• [Problem to work on]
From the text on the Missouri student transfer bill, list every Senate Bill number in the 500s.

• [Document text]
Let’s Fix The Transfer Problem ‘One Piece At A Time’

One Piece at a Time” is one of my favorite Johnny Cash songs. In the song, a young man goes to “workin’ on a ‘sembly line” in a Detroit auto plant. He devises a plan to build a car by sneaking parts out one piece at a time. In the end, he has created a “’49, ’50, ’51, ’52, ’53, ’54, ’55, ’56, ’57, ’58, ’59 automobile.” I was reminded of this song as I drafted my testimony for Missouri Senate Committee Substitute for Senate Bills 493, 485, 495, 516, 534, 545, 595, 616, 624. It wasn’t just the name of the bill that reminded me of the song, but the way that so many different parts that seemingly do not go together were crammed into one bill.

Though the bill touches on many different topics, I tried to limit my testimony to the crux of the bill — the student transfer issue. As I said in my testimony:

Ever since the Missouri Supreme Court upheld a student’s right to transfer from an unaccredited school district to a nearby accredited one, Missouri school leaders have coordinated efforts to put an end to the transfer law. Some concerns regarding the transfer program hold merit. For instance, the current law has the potential to lead to the bankruptcy of unaccredited districts or to lead to overcrowding in accredited ones. Unfortunately, these problems have led many to ask, “How can we end student transfers?” rather than, “How can we make the transfer law work for students?”

Missouri Sen. David Pearce (R-Dist. 21) reiterated this point, stating that this bill is intended to reduce the number of students transferring.

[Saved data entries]

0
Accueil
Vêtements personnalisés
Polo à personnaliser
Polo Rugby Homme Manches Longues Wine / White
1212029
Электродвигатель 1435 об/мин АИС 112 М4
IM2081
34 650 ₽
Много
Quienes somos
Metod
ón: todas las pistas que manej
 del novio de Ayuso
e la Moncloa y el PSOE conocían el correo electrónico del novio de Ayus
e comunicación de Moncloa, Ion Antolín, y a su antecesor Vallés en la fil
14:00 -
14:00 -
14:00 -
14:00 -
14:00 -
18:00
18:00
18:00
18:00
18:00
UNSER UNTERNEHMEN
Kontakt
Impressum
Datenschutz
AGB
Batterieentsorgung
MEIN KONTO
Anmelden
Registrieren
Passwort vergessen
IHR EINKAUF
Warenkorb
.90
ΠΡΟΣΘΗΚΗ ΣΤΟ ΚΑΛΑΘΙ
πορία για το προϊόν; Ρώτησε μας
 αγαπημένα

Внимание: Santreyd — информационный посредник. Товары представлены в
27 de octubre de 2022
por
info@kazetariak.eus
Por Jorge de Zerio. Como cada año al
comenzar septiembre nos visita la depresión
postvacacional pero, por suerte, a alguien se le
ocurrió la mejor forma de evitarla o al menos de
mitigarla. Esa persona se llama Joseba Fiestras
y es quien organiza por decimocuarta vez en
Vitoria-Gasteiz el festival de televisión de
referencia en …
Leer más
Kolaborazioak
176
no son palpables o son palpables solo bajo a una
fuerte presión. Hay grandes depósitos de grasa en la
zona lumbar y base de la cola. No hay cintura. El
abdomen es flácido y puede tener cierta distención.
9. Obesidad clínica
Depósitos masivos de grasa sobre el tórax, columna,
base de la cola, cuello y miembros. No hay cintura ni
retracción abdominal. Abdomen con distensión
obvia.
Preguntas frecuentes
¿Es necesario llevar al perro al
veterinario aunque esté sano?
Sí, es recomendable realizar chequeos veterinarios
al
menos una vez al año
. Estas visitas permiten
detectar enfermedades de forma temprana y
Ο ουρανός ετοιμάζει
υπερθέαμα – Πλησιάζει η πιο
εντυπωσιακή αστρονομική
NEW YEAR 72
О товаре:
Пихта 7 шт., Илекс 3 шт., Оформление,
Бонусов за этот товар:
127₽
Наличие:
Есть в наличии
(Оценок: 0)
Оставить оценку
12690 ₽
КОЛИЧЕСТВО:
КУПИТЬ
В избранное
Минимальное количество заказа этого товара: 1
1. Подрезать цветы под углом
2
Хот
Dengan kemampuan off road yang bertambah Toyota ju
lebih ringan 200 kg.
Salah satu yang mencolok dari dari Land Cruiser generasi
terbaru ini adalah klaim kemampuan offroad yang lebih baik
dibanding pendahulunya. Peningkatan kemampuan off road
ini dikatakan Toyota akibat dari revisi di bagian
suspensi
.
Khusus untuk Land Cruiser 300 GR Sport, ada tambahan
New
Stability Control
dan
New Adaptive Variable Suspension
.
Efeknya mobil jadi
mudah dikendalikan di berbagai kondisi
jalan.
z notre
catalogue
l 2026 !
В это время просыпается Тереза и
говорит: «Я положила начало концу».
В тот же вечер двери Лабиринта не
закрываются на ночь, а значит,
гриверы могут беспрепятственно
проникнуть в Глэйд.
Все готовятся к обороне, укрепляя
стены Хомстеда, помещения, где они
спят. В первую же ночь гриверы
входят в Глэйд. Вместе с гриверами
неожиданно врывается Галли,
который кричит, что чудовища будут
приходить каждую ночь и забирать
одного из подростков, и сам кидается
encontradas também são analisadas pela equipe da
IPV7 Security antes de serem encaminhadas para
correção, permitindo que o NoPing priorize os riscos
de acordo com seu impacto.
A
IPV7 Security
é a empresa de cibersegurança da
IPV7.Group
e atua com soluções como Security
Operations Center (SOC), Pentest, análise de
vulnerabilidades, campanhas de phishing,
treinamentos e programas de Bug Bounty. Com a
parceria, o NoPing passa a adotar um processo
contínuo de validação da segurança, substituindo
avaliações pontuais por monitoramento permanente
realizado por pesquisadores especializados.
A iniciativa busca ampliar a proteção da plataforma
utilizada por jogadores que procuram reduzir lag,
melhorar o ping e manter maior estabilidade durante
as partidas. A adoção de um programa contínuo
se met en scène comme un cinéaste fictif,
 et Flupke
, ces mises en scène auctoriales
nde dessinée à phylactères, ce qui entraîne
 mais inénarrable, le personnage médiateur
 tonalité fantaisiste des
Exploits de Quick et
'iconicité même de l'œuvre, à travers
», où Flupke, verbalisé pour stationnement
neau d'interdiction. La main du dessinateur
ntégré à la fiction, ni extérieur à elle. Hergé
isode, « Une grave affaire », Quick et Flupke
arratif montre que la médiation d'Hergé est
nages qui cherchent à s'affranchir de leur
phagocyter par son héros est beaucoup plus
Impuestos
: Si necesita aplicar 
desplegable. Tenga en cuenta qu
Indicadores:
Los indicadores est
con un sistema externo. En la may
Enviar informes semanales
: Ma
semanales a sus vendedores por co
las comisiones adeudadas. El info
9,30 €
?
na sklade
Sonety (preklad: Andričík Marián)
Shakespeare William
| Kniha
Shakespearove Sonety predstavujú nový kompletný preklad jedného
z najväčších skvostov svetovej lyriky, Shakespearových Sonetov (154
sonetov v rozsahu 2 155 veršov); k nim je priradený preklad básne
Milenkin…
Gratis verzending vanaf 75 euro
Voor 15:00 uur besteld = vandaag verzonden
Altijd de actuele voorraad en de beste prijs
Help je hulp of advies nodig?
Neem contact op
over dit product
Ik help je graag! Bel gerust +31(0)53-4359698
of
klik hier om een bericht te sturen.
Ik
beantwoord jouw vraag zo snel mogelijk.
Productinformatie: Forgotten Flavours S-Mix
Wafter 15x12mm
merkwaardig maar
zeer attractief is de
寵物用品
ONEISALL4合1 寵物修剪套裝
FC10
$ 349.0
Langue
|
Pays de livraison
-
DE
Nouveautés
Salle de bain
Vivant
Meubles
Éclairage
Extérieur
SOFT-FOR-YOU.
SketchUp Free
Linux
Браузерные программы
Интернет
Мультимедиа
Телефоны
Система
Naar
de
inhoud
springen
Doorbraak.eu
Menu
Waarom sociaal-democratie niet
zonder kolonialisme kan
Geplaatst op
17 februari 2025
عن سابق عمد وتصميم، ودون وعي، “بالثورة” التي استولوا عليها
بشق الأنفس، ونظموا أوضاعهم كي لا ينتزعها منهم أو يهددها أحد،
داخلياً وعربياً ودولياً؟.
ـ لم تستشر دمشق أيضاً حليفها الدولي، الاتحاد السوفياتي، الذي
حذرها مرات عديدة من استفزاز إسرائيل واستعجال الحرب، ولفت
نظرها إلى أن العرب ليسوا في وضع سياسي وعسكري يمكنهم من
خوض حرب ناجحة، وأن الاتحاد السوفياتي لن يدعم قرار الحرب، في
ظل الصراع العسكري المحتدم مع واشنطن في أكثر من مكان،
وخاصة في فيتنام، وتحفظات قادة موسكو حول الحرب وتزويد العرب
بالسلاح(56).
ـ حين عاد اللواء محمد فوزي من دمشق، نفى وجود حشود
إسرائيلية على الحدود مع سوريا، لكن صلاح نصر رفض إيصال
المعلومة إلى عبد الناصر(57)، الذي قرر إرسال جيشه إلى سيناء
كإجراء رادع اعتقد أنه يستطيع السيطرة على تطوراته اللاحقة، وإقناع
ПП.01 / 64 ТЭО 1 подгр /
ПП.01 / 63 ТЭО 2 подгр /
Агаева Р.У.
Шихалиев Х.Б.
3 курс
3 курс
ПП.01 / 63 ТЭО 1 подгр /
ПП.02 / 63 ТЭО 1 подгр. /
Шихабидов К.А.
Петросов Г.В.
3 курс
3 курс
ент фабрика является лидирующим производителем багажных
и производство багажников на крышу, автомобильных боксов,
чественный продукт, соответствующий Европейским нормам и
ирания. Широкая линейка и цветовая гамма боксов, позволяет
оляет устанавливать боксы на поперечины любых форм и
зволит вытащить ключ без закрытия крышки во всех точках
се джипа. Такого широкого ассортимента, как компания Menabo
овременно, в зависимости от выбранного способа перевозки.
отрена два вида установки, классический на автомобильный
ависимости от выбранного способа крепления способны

• [Reply]
516, 534, 545, 595